▸ **Try it**
Reproduce exactly the final portion of the data: every line from the one containing "Tumori rari" through the last line, inclusive.

[Transcribed page contents]

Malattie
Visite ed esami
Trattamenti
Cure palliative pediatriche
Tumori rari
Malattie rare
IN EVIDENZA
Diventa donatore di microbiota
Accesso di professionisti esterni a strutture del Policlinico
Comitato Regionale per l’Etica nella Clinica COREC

▸ **Worked solution**
Tumori rari
Malattie rare
IN EVIDENZA
Diventa donatore di microbiota
Accesso di professionisti esterni a strutture del Policlinico
Comitato Regionale per l’Etica nella Clinica COREC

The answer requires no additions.